August 17: militant attack on Nazran. 25 people died and 136 were injured.

November 27: the crash of the Nevsky Express train, classified by the investigation as a terrorist attack. 28 people were killed, 95 people were injured.

2010

January 6: an attempt by a suicide bomber on a mined "Niva" to the territory of the traffic police base in Makhachkala, where at that time the morning divorce of employees was taking place. Five people were killed and 24 were injured.

March 29: explosions at the Moscow metro stations "Lubyanka" and "Park Kultury". 40 people died, 85 were injured.

April 5: a double explosion near the building of the Karabulak District Department of Internal Affairs in Ingushetia. Two policemen were killed and four wounded.

may 13: night shelling of a mobile communication station and a TV tower in the Sergokalinsky district of Dagestan. Eight people died.

26 of May: explosion on the square in front of the house of culture in Stavropol. Eight people were killed and 42 people were injured.

June 4: explosion in a store in the village of Sagopshi, Malgobek district of Ingushetia. One person died, 17 were injured.

21 July: explosions at the Baksan hydroelectric power station in Kabardino-Balkaria. Two people were killed, two were injured, and the station suffered significant damage.

August 17: explosion of a car bomb in Pyatigorsk. More than 40 people were injured.

August 29: attack on the residence of Ramzan Kadyrov in his native village of Tsentoroy. 12 alleged militants were killed, four local residents were injured, including two minors.
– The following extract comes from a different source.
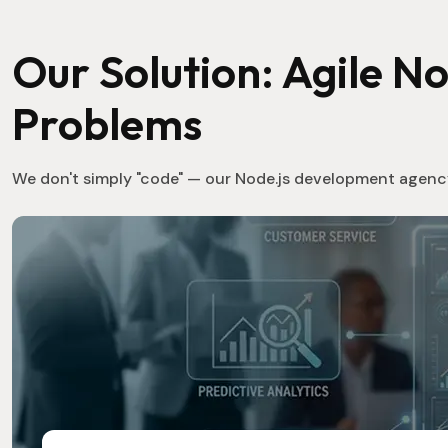
Our Solution: Agile N
Problems
We don't simply "code" — our Node.js development agency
4 September: A suicide bomber blew up a car on the territory of the tent camp of the 136th motorized rifle brigade in Buynaksk. Five people died and 26 were injured.

9th of September: bomb explosion near the market in Vladikavkaz. 17 people died, 158 people were injured.

2011

January 24: explosion at Moscow's Domodedovo airport. 37 people were killed and 130 injured.

18th of Febuary: an attack on a bus with tourists in the Baksansky district of Karachay-Cherkessia. Three are killed.

25 February: militant attack on the FSB headquarters and police posts in Nalchik. Policeman wounded.

year 2012

March, 6: explosion at the checkpoint at the entrance to the village of Karabudakhkent, Dagestan. Five police officers were killed and two injured.

May 3: explosion of two car bombs in Makhachkala. 13 police officers, firefighters and bystanders were killed, about 90 people were taken to hospitals.

August 6: an explosion at the entrance to the Voentorg store in Grozny. Four dead, three wounded.

August 19: A suicide bomber blew himself up during a funeral procession in the Malgobek district of Ingushetia. Seven people were killed, 15 were injured, all police officers.

August 28: in the village of Chirkey, Dagestan, Muslim spiritual leader Said Afandi Chirkeysky was blown up in his own house. In addition to him, six more people died, one was injured.